About the machine learning project
The government's ambition is to create a patient-centric health service where patient voices are heard, including strengthening their involvement in decision-making processes, development, and evaluation of healthcare services. This innovation project, funded by the Research Council of Norway (NFR), aims to develop and test tools for sentiment analysis of patient comments in Norwegian.
A key patient-centred tool at the national level is the national system for measuring patient experiences. Free-text comments from these surveys are highly relevant for clinicians and leaders in their quality improvement efforts. However, they are largely unused due to the time and resources required to analyse them.
Natural Language Processing (NLP) represents a branch of computer science and artificial intelligence focused on the automated analysis of human language using machine learning models. Sentiment analysis is one of these models, aiming to identify subjective attitudes in a text: whether the opinion is positive or negative, and to who or what the opinion refers. Aspect-based sentiment analysis goes a step further by linking identified targets to broader topic categories.
Sentiment analysis has been introduced to analyse comments from patients in international health service research, but these tools are both domain- and language-specific and have not been developed for Norwegian text in the field of health. This project will therefore develop and evaluate resources and tools for aspect-based sentiment analysis of free-text comments in Norwegian. We will use patient comments from the Norwegian Institute of Public Health's (NIPH) national patient experience surveys as a data source when developing the model.
The results from this project will be of great value for surveys conducted by the national system for patient experience surveys, in addition to other parts of NIPH and the public sector in general. Automatic analysis of comments has wide application in the public sector, and the project will also lead to efficiency and cost savings.
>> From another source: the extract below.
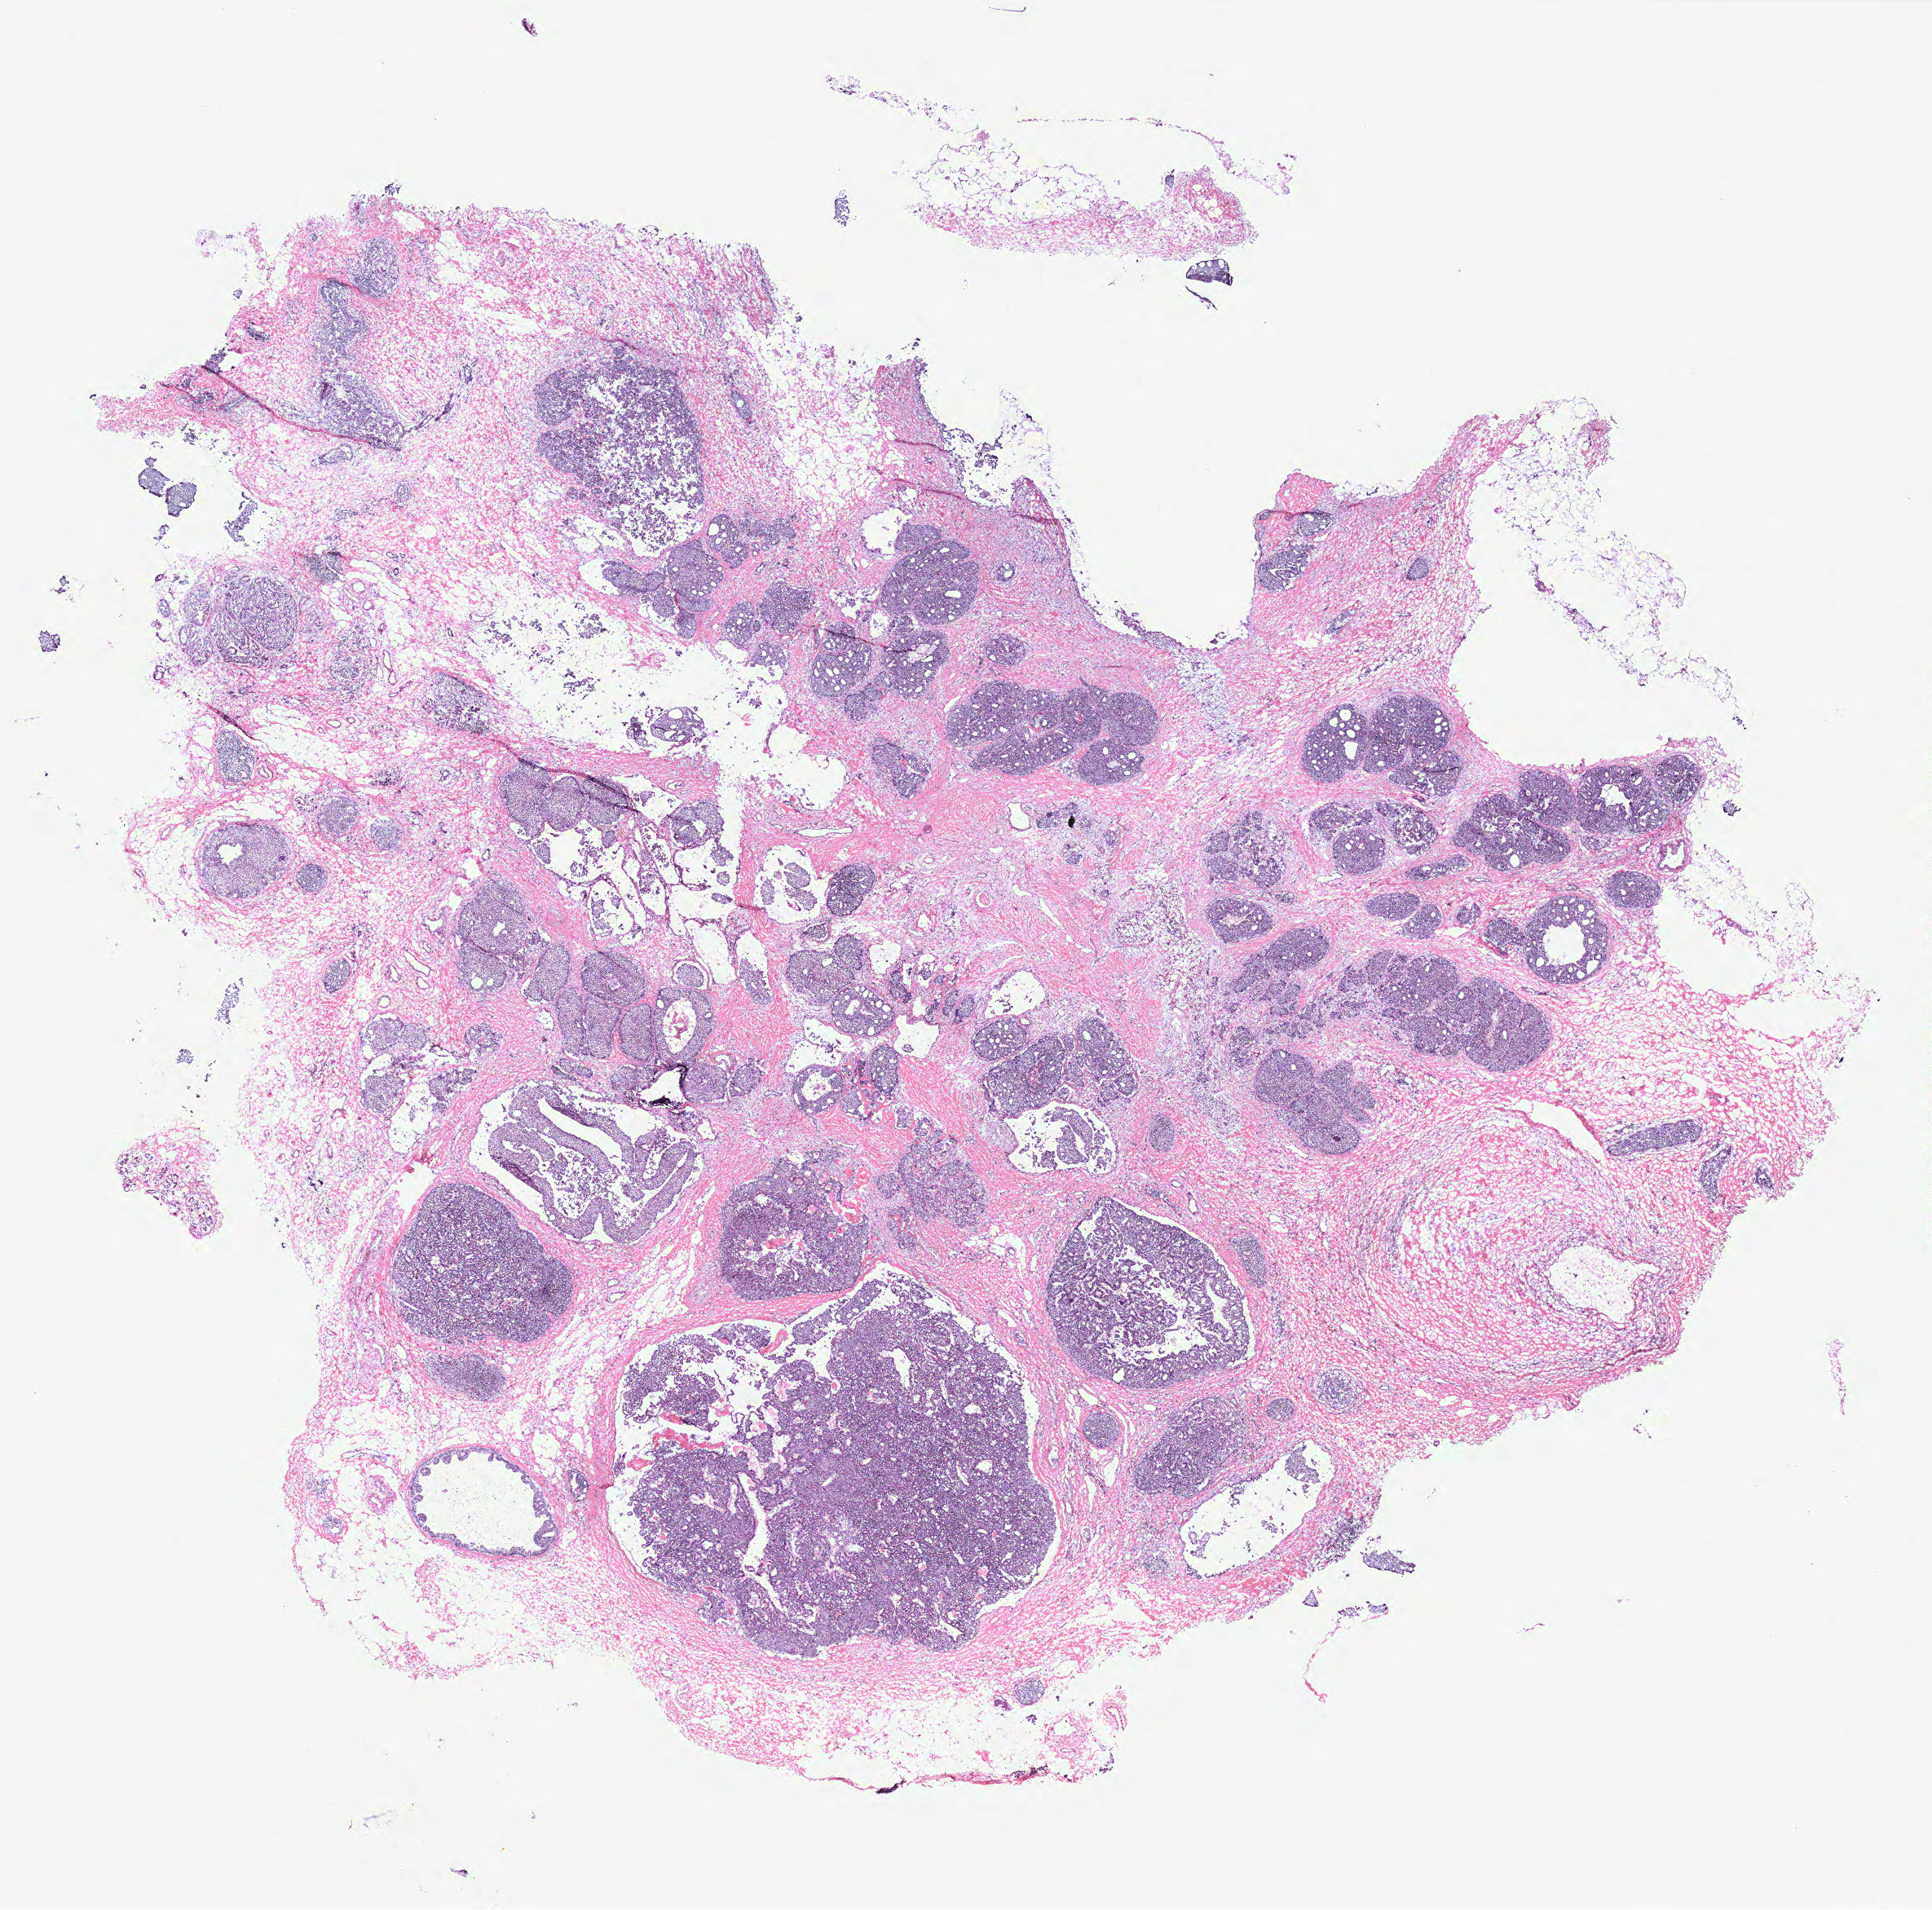
Whole-slide histology image, H&E-stained, shown as a low-resolution overview of the whole scanned area (about 19.0 x 18.8 mm, slide scanned at 40x). Breast, tissue type not recorded. Female, 67 y/o.
- patient diagnosis: Infiltrating duct carcinoma, NOS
The innovation project is formally organised within the Division for Health Services at NIPH. The University of Oslo, Research Group for Language Technology, is a partner in the project. Various actors in the health service will be involved to ensure that the results are as relevant as possible for the services.
Work Package 1
The goal of this work package is to adapt a machine learning model that can automate the classification of unstructured patient comments as positive or negative, and the degree of polarity. To achieve this, access to gold-standard data for both training and testing is required. Gold standard data are comments that are manually annotated with concerning polarity at both the sentence and comment level. The first phase will involve manual annotation of comments for polarity, which will then be used to construct training and testing sets. Neural models, including large language models for Norwegian (1), will be the starting point for adapting the model to the task and domain (1).
Work Package 2
This phase involves developing and testing algorithms for the automatic classification of the content of comments into main themes and sub-themes through aspect-based sentiment analysis. Aspect-based sentiment analysis will help to classify patient experiences in different aspects of health services, such as diagnosis and follow-up. The first phase involves manual annotation of free-text comments against the conceptual framework for each questionnaire (2-3), and then developing a domain-specific overview of various aspects and performing a fine-grained annotation. The annotated data will be used for both training and evaluation of the model. Here, we will also test large language models and use them as a starting point for the model (1, 4).
Work Package 3
The model developed for the analysis of polarity and aspects (work packages 1 and 2) will be used when creating the first version of supplier-level reports. These reports will primarily be directed at various health service providers, such as general practitioners. The evaluation will include investigations into how the new results from sentiment analysis are used in practice, and what promotes or inhibits the use of patient experiences for quality improvement. This will involve qualitative interviews with health personnel and electronic surveys.
Work Package 4
The new data sources, methods, and tools developed will be documented in a report. This will lay the foundation for integration with the system for national patient experience surveys and the possibility of adaptation to other public applications. The documentation process will include workshops with the entire research team at NIPH and meetings with all project partners. User participation will be a central factor throughout the process to ensure relevance and utility for the main target group.
The innovation project will be documented in a report, opinion articles in the press, and popular science articles. In addition, we will publish results in scientific articles in international journals.